— Begin Records —
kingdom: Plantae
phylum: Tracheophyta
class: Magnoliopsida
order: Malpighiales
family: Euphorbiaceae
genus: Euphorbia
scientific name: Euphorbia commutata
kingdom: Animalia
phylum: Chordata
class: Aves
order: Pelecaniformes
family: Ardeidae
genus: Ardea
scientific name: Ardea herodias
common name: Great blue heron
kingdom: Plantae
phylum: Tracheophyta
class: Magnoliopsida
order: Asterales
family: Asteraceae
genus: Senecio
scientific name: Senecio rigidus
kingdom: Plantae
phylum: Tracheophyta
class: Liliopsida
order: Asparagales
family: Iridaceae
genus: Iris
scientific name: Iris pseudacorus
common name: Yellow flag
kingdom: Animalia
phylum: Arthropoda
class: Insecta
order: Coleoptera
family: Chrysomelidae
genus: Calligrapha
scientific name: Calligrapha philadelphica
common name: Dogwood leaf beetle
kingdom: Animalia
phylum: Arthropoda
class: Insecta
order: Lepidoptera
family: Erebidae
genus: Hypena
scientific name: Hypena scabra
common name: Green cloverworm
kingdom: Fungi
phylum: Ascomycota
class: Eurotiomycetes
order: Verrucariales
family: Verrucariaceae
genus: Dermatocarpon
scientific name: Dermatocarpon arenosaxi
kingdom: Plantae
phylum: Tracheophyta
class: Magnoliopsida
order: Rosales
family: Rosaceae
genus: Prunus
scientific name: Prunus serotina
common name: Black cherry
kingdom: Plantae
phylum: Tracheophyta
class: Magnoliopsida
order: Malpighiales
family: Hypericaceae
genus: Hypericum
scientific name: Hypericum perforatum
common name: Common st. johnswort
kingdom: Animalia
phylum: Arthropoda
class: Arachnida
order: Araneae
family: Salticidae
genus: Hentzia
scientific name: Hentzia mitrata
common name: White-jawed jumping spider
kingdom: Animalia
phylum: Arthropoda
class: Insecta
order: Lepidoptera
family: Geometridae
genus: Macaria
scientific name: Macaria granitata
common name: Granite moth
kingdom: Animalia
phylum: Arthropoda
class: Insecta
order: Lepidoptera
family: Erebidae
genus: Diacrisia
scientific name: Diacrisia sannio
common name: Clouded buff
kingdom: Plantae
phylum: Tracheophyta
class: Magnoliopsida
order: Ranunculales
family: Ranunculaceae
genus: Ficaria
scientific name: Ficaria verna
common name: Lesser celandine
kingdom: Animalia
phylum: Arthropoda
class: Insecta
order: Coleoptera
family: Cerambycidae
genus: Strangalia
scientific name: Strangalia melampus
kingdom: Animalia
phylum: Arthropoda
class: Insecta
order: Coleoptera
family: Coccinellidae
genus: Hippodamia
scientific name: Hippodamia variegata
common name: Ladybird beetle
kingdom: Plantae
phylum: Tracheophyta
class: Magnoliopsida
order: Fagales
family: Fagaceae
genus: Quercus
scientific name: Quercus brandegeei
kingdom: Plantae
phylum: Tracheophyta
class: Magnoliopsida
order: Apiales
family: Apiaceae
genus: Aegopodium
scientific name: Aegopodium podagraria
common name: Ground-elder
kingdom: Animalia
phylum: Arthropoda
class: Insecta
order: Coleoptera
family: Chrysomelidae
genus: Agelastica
— End Records —
▸ **Objective**:
Render every line of the entries above as a JSON list of strings, one string per line, with blank lines omitted.

▸ **Expected answer**:
[
  "kingdom: Plantae",
  "phylum: Tracheophyta",
  "class: Magnoliopsida",
  "order: Malpighiales",
  "family: Euphorbiaceae",
  "genus: Euphorbia",
  "scientific name: Euphorbia commutata",
  "kingdom: Animalia",
  "phylum: Chordata",
  "class: Aves",
  "order: Pelecaniformes",
  "family: Ardeidae",
  "genus: Ardea",
  "scientific name: Ardea herodias",
  "common name: Great blue heron",
  "kingdom: Plantae",
  "phylum: Tracheophyta",
  "class: Magnoliopsida",
  "order: Asterales",
  "family: Asteraceae",
  "genus: Senecio",
  "scientific name: Senecio rigidus",
  "kingdom: Plantae",
  "phylum: Tracheophyta",
  "class: Liliopsida",
  "order: Asparagales",
  "family: Iridaceae",
  "genus: Iris",
  "scientific name: Iris pseudacorus",
  "common name: Yellow flag",
  "kingdom: Animalia",
  "phylum: Arthropoda",
  "class: Insecta",
  "order: Coleoptera",
  "family: Chrysomelidae",
  "genus: Calligrapha",
  "scientific name: Calligrapha philadelphica",
  "common name: Dogwood leaf beetle",
  "kingdom: Animalia",
  "phylum: Arthropoda",
  "class: Insecta",
  "order: Lepidoptera",
  "family: Erebidae",
  "genus: Hypena",
  "scientific name: Hypena scabra",
  "common name: Green cloverworm",
  "kingdom: Fungi",
  "phylum: Ascomycota",
  "class: Eurotiomycetes",
  "order: Verrucariales",
  "family: Verrucariaceae",
  "genus: Dermatocarpon",
  "scientific name: Dermatocarpon arenosaxi",
  "kingdom: Plantae",
  "phylum: Tracheophyta",
  "class: Magnoliopsida",
  "order: Rosales",
  "family: Rosaceae",
  "genus: Prunus",
  "scientific name: Prunus serotina",
  "common name: Black cherry",
  "kingdom: Plantae",
  "phylum: Tracheophyta",
  "class: Magnoliopsida",
  "order: Malpighiales",
  "family: Hypericaceae",
  "genus: Hypericum",
  "scientific name: Hypericum perforatum",
  "common name: Common st. johnswort",
  "kingdom: Animalia",
  "phylum: Arthropoda",
  "class: Arachnida",
  "order: Araneae",
  "family: Salticidae",
  "genus: Hentzia",
  "scientific name: Hentzia mitrata",
  "common name: White-jawed jumping spider",
  "kingdom: Animalia",
  "phylum: Arthropoda",
  "class: Insecta",
  "order: Lepidoptera",
  "family: Geometridae",
  "genus: Macaria",
  "scientific name: Macaria granitata",
  "common name: Granite moth",
  "kingdom: Animalia",
  "phylum: Arthropoda",
  "class: Insecta",
  "order: Lepidoptera",
  "family: Erebidae",
  "genus: Diacrisia",
  "scientific name: Diacrisia sannio",
  "common name: Clouded buff",
  "kingdom: Plantae",
  "phylum: Tracheophyta",
  "class: Magnoliopsida",
  "order: Ranunculales",
  "family: Ranunculaceae",
  "genus: Ficaria",
  "scientific name: Ficaria verna",
  "common name: Lesser celandine",
  "kingdom: Animalia",
  "phylum: Arthropoda",
  "class: Insecta",
  "order: Coleoptera",
  "family: Cerambycidae",
  "genus: Strangalia",
  "scientific name: Strangalia melampus",
  "kingdom: Animalia",
  "phylum: Arthropoda",
  "class: Insecta",
  "order: Coleoptera",
  "family: Coccinellidae",
  "genus: Hippodamia",
  "scientific name: Hippodamia variegata",
  "common name: Ladybird beetle",
  "kingdom: Plantae",
  "phylum: Tracheophyta",
  "class: Magnoliopsida",
  "order: Fagales",
  "family: Fagaceae",
  "genus: Quercus",
  "scientific name: Quercus brandegeei",
  "kingdom: Plantae",
  "phylum: Tracheophyta",
  "class: Magnoliopsida",
  "order: Apiales",
  "family: Apiaceae",
  "genus: Aegopodium",
  "scientific name: Aegopodium podagraria",
  "common name: Ground-elder",
  "kingdom: Animalia",
  "phylum: Arthropoda",
  "class: Insecta",
  "order: Coleoptera",
  "family: Chrysomelidae",
  "genus: Agelastica"
]